- _Explore the material_
(a) In the forum thread, what does J_Darnley say he would much rather the EU outlaw than g+?
(b) Reproduce the forum thread word for word from "And, sometimes, we" to "complexity around us).".

- _Document text_
And, sometimes, we need legislation: very often, to defend us against
ourselves (our flawed nature, our procastrination, our inability to understand
the complexity around us).

Some (maybe those who are not so flawed), will consider that a limitation of
their freedom. But they live in this society, and must accept the rules chosen
by the majority. They still have the right of arguing for different laws, and
convince the majority that those rules are against their own interest. Or they
can leave this society and build a country in the middle of the Atlantic (from
scratch, not taking anything from our society with them: you can not have it
both ways!)

The sum of individual forces does not necessarily lead to a system which
optimises the well-being of each individual (tragedy of the commons).

------
J_Darnley
Javascript is hurting the "Internet" (the web really) by encouraging people to
write websites like this. No content is loaded. The links at the top don't
work because the anchors in the page don't exist. I would much rather the EU
outlaw javascript than g+, because that is dying all on its own.

------
arjie
A little off-topic, but I can't help but remark. Rap Genius is now Genius and
provides a service with annotations? I think it looks pretty slick, at least
on a laptop. Definitely adds to the experience since it leads to less
parenthesized text and allows one to provide context without distracting.

EDIT: Yeah, I guess I did deserve the downvote. Still, I haven't seen it
before and found it interesting.

- _Stored data_

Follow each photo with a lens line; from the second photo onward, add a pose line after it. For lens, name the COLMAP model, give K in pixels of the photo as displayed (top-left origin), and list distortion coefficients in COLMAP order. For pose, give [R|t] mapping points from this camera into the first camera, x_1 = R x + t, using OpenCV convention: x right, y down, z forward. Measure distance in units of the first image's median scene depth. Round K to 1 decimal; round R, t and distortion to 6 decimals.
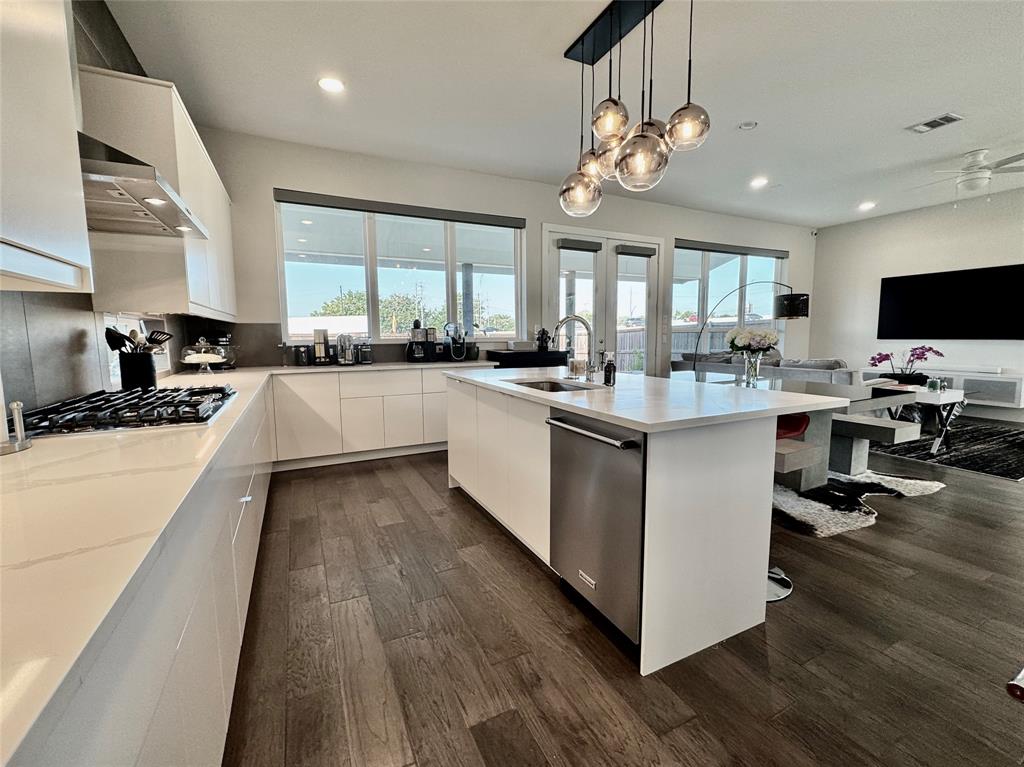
lens RADIAL K [[439.1, 0, 513.7], [0, 439.1, 380.6], [0, 0, 1]] dist [0.000774, -0.000185]
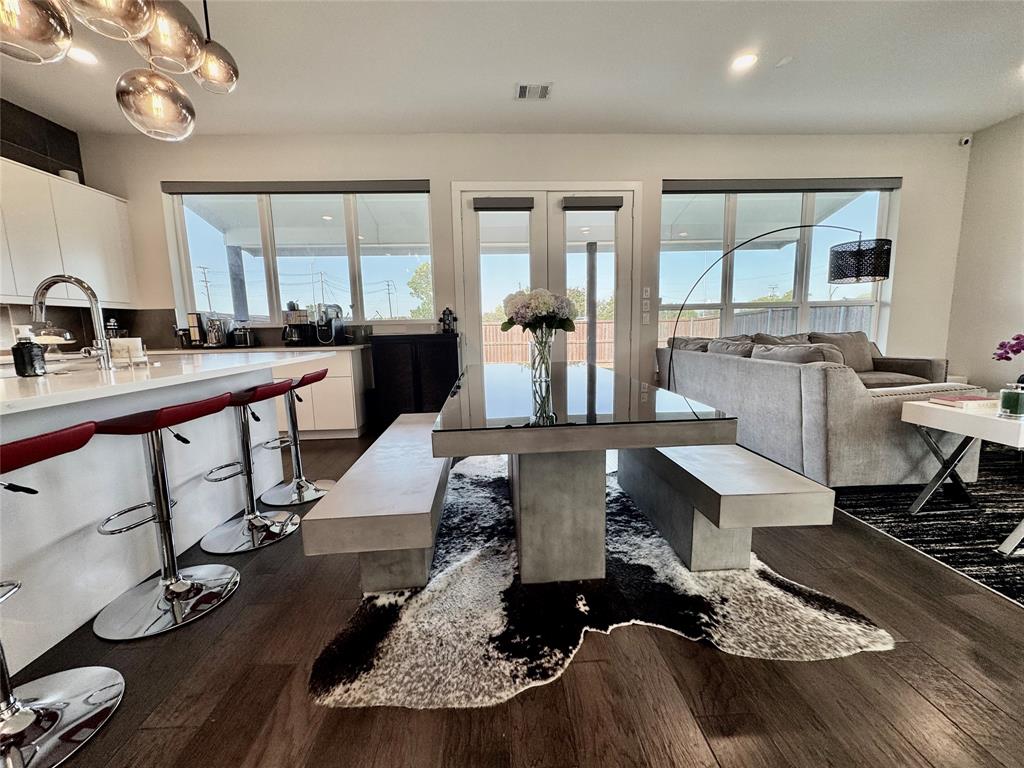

- _Completed exercise_
(a) Javascript.

(b)
And, sometimes, we need legislation: very often, to defend us against
ourselves (our flawed nature, our procastrination, our inability to understand
the complexity around us).